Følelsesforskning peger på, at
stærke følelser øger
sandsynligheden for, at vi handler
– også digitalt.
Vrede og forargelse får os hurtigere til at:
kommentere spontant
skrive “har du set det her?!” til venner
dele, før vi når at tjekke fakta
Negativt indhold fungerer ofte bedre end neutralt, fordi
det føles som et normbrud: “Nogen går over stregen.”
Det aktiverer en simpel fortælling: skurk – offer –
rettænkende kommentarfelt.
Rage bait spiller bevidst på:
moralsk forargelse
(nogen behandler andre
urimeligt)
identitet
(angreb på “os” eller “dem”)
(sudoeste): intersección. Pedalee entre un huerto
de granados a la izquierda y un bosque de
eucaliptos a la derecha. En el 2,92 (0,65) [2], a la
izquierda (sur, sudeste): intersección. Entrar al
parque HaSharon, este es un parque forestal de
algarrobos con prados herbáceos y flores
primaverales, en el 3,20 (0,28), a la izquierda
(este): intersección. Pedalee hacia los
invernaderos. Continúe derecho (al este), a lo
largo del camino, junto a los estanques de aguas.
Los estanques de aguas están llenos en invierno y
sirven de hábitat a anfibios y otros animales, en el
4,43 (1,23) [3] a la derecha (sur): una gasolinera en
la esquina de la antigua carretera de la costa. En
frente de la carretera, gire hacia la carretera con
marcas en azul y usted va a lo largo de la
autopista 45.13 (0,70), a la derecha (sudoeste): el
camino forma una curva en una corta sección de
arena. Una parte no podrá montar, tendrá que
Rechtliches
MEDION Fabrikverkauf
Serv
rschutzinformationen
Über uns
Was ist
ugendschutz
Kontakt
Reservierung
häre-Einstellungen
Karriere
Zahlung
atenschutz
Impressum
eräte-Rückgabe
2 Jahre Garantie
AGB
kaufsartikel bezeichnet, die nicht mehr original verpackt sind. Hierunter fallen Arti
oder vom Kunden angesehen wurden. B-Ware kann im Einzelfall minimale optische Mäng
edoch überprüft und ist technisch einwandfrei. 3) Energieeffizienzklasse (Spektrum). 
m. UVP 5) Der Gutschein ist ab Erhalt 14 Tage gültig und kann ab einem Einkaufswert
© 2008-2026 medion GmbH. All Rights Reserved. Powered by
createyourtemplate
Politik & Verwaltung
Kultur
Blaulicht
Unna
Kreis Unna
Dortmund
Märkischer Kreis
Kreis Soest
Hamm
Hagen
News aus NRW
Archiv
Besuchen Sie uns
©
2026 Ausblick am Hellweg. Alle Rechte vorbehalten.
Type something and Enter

◇ ◇ ◇ ◇ ◇

◆ CONSEGNA ◆
Copia fedelmente le righe dall'inizio dei record fino alla riga con "Negativt indhold fungerer", inclusa quest'ultima.

◆ RISULTATO ◆
Følelsesforskning peger på, at
stærke følelser øger
sandsynligheden for, at vi handler
– også digitalt.
Vrede og forargelse får os hurtigere til at:
kommentere spontant
skrive “har du set det her?!” til venner
dele, før vi når at tjekke fakta
Negativt indhold fungerer ofte bedre end neutralt, fordi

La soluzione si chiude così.